The year 2018 saw a continuation of the huge increase in driving on gas. According to the Finnish Transport and Communications Agency (Traficom), a total of 2,439 gas-fueled passenger cars were taken into use in Finland, with 1,161 of these being first registrations. This was a huge increase as car registrations almost doubled compared with 2017.
The most popular first-registered car makes were Skoda (555), Seat (298) and Audi (150). The most popular gas-fueled car models were Skoda Octavia (536), Seat Leon (150) and Seat Ibiza (104). According to the latest estimates, there are around 6,700 gas-fueled vehicles in Finland.

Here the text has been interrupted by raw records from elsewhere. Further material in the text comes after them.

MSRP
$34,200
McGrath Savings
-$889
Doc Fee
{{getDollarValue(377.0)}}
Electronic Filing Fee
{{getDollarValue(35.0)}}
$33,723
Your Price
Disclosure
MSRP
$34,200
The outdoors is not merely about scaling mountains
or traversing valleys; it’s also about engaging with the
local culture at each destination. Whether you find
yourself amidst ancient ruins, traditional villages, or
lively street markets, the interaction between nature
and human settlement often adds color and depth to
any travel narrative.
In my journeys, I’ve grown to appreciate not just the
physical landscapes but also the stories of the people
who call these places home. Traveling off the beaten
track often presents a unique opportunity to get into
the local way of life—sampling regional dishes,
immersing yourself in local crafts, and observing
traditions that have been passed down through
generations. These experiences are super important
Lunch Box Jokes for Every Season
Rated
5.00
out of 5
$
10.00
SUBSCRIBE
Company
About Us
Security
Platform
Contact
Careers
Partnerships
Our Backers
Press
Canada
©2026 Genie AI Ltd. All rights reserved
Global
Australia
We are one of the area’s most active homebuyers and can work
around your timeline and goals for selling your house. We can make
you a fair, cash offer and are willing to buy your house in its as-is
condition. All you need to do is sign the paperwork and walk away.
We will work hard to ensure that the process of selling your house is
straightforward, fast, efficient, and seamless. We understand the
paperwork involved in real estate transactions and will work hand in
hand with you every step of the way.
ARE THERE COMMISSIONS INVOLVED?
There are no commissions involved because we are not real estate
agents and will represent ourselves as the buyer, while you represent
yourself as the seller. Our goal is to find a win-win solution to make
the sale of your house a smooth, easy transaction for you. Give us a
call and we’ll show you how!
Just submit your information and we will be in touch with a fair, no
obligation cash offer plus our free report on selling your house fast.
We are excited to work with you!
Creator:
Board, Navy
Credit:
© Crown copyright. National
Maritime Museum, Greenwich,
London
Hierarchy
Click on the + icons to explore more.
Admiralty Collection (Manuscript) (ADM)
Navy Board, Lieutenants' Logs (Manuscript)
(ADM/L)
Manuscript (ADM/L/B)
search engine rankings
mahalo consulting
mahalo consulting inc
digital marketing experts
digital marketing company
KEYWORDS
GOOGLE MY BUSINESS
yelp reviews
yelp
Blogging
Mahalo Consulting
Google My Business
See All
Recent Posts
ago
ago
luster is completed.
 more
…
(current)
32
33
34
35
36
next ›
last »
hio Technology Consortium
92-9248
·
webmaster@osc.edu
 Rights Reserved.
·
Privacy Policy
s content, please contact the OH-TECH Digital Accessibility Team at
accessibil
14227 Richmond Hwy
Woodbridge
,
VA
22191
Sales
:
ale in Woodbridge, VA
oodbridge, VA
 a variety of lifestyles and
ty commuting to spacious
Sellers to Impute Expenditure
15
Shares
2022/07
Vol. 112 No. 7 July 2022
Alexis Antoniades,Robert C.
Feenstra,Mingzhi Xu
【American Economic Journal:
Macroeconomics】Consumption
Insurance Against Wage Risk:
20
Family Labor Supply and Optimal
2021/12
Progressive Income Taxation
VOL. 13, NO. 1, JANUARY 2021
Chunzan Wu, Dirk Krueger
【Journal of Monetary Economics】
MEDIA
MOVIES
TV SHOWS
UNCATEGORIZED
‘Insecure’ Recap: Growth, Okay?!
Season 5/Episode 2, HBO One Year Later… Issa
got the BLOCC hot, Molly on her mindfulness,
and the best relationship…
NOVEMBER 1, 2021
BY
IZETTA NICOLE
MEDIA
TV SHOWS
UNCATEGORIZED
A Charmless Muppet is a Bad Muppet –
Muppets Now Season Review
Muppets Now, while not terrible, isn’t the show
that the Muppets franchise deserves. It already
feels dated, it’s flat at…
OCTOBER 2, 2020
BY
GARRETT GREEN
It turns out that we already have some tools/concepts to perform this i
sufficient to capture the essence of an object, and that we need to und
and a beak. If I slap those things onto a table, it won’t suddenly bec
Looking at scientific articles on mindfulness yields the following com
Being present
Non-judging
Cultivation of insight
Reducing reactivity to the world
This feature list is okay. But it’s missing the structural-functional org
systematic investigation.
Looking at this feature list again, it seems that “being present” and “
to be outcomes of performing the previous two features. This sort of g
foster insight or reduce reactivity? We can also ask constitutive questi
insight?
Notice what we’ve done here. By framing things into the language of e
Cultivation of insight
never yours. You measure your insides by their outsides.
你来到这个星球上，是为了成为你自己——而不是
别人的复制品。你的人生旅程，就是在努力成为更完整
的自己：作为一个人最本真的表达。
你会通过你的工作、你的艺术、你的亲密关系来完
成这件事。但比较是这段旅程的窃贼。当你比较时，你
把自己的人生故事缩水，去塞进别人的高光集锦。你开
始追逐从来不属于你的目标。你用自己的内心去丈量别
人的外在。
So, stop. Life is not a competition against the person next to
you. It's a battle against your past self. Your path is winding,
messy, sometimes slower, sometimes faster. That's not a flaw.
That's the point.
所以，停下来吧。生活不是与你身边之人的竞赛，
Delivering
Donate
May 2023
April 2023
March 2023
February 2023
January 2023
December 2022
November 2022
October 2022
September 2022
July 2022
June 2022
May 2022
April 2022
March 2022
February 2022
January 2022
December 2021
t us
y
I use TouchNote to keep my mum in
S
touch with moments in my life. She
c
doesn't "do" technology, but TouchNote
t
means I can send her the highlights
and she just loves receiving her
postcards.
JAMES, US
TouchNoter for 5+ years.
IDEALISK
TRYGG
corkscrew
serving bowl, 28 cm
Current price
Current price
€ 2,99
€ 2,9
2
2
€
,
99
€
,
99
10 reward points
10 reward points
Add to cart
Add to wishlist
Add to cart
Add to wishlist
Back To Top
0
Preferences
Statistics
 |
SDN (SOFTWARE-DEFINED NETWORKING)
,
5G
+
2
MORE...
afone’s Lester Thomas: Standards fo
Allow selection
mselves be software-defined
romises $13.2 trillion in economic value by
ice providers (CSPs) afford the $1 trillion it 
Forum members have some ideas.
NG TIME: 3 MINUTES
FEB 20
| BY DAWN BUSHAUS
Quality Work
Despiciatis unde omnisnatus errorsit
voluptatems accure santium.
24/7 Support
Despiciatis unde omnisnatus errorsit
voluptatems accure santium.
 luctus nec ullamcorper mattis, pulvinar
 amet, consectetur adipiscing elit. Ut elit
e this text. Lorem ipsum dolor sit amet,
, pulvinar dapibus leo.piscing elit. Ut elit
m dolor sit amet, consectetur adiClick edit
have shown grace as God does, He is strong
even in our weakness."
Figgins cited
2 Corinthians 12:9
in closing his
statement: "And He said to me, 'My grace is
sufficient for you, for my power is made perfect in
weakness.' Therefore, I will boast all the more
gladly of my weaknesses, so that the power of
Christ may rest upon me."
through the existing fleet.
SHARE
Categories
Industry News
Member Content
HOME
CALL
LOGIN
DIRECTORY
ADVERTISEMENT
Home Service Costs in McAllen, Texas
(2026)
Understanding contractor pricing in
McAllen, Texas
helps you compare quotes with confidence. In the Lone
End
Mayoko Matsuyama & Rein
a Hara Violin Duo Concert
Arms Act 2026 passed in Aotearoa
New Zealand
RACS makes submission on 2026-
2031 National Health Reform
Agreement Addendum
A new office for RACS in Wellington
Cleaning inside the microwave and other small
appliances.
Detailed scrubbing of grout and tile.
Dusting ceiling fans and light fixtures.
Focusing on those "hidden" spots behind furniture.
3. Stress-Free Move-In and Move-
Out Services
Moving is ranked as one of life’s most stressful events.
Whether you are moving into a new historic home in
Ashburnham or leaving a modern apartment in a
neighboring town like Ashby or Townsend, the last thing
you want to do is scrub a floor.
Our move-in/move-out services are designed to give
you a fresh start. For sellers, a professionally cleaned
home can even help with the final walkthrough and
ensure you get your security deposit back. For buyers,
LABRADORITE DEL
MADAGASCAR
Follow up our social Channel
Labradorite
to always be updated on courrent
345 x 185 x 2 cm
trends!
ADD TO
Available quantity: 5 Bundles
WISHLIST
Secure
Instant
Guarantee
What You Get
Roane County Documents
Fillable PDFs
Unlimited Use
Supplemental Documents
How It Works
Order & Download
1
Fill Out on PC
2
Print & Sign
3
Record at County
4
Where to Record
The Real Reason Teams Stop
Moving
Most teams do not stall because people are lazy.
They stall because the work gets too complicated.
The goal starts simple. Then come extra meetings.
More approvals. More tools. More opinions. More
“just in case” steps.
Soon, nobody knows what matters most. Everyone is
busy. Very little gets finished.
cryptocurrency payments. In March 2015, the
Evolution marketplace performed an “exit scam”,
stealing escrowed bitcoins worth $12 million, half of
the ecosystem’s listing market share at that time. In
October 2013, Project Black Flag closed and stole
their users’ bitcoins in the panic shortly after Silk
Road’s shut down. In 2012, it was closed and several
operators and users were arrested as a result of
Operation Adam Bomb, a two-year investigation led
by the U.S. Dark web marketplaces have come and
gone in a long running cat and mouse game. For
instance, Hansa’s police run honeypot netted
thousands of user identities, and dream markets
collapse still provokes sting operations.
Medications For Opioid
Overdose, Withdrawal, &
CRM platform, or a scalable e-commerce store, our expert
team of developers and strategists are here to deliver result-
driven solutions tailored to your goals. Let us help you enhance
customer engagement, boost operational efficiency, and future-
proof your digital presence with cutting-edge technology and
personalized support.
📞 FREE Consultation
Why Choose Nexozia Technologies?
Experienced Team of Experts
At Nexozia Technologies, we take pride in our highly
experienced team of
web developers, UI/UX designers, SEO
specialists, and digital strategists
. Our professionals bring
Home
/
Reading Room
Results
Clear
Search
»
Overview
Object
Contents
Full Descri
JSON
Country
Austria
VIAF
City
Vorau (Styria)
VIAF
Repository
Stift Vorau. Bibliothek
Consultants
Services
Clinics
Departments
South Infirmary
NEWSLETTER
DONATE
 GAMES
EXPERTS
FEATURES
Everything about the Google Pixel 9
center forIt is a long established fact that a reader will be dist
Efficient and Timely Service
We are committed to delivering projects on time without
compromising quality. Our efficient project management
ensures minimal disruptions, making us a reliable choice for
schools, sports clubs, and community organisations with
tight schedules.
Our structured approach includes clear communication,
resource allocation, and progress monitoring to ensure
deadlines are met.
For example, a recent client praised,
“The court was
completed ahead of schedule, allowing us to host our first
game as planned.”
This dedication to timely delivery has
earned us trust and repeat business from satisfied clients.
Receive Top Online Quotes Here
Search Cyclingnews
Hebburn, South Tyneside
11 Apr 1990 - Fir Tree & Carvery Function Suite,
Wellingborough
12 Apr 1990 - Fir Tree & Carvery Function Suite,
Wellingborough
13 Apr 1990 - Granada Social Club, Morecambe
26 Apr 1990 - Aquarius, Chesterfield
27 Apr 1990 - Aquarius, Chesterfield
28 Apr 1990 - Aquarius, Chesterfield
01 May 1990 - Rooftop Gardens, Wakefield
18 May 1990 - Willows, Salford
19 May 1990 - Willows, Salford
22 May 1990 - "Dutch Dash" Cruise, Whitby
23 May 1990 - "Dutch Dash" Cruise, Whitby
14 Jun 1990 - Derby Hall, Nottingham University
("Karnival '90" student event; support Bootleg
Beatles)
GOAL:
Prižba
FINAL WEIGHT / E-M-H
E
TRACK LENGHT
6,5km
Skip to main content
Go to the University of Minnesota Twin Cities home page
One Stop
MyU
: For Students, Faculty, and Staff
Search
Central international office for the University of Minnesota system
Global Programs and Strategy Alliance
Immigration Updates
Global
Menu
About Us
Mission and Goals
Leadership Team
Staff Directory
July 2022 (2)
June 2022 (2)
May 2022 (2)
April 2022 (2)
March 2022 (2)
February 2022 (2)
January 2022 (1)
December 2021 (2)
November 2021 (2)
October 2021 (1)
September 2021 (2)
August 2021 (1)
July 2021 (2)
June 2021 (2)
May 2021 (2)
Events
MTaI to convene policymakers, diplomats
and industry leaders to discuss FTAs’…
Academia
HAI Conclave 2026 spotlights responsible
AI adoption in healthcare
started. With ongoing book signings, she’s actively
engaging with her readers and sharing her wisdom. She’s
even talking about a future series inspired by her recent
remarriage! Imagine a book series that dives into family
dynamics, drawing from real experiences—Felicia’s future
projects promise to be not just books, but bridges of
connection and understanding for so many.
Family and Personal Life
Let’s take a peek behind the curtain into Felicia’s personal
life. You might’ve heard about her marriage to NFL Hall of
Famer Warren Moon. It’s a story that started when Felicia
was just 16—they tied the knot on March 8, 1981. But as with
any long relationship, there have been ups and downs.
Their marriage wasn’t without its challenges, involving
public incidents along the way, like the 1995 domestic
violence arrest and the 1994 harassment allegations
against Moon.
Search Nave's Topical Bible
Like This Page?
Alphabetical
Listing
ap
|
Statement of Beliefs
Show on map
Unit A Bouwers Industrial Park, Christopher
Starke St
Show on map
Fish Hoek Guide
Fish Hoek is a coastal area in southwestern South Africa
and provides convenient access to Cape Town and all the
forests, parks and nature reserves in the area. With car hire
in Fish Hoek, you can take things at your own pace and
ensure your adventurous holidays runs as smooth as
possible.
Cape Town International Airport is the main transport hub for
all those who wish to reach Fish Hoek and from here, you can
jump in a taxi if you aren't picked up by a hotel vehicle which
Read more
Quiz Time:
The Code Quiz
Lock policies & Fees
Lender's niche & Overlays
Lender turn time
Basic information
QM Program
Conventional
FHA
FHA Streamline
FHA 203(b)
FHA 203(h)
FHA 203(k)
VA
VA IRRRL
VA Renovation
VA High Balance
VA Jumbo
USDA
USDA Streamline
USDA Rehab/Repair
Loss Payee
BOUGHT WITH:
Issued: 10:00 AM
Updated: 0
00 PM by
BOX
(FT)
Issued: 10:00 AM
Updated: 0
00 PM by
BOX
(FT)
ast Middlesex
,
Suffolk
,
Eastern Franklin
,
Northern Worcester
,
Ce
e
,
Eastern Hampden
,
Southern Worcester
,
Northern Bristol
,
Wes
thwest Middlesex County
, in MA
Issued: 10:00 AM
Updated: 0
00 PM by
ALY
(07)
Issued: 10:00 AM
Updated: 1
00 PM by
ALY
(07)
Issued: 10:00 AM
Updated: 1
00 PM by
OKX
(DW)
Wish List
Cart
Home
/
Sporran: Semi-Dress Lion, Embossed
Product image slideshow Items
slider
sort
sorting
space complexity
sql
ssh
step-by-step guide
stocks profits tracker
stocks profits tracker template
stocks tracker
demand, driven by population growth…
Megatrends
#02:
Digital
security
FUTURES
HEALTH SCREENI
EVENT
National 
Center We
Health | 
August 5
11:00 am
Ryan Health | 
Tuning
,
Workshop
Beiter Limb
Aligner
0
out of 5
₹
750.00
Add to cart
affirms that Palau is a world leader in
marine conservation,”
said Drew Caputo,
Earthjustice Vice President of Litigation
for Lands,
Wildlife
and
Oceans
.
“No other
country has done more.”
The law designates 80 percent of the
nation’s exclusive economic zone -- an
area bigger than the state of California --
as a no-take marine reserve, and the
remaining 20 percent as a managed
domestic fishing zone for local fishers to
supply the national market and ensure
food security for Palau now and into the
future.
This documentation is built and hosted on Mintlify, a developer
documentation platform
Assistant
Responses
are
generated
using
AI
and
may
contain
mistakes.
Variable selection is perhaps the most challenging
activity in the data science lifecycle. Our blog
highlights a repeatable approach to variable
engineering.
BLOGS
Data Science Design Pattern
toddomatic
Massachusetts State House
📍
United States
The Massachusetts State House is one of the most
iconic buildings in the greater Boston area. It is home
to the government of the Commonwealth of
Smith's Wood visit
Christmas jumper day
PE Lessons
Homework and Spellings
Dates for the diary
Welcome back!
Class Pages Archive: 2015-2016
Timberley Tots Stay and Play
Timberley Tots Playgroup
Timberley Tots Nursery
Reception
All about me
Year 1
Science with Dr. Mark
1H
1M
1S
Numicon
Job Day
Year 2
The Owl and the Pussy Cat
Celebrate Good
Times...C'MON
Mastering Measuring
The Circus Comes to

In 2018, a significant proportion of the gas-fueled cars were imported to Finland as used cars. As regards imported cars, the most popular makes were Volkswagen (664), Volvo (316) and Mercedes-Benz (94). Most of these were imported from Sweden (1,216), followed by Germany (34) and Czech Republic (16).
”The demand for gas cars is growing in Finland, and this is no wonder as gas has many advantages as a road vehicle fuel. It’s an inexpensive fuel. Our fixed price campaign offering biogas at a fixed monthly price has been highly popular. Gas cars are also competitive in terms of their purchase price compared with diesel and gasoline cars, and different gas car models are becoming increasingly available,” says Heidi Kuoppala, Sales Manager, Traffic, from Gasum.
Gas is seen as a clean fuel alternative also for heavy-duty road transport. In 2018, a record number of first registrations of new heavy-duty vehicles were made in Finland. The market development was affected by factors including new vehicle model launches by Iveco, Scania and Volvo. Gasum is developing the Nordic heavy-duty vehicle filling station network by investing in the construction of around 50 stations in Finland, Sweden and Norway by the beginning of the 2020s.
”The demand for both light and heavy-duty vehicles is growing in all segments, and we’re highly committed to the development of the road fuel gas market. This is demonstrated by the fact that the European Union granted Gasum support at €2.9 million for the construction of new gas filling stations. The Transport Climate Policy working group under the Finnish Ministry of Transport and Communications also highlighted biogas as a significant element of the solution for greenhouse gas emission cuts,” Kuoppala says.
Using gas-fueled vehicles helps enterprises to reduce their carbon footprint
Many enterprises took action to reduce their carbon footprint in 2018. Introducing gas-fueled vehicles in their logistics was an effective way for many organizations to cut carbon dioxide emissions. For example, the City of Vantaa facility and user services company Vantti started using four biogas-fueled vans as part of action to reach the ambitious carbon neutrality target set by the City. The grocery store chain Lidl and the dairy manufacturer Valio introduced goods deliveries with biogas-fueled trucks and participated in biogas production by transporting waste to biogas plants, while Finland’s leading postal and logistics service company Posti is already using 40 gas-fueled vehicles.
The continued increase in the number of gas vehicles in 2018 is proof of more and more private individuals as well as enterprises opting for gas vehicles.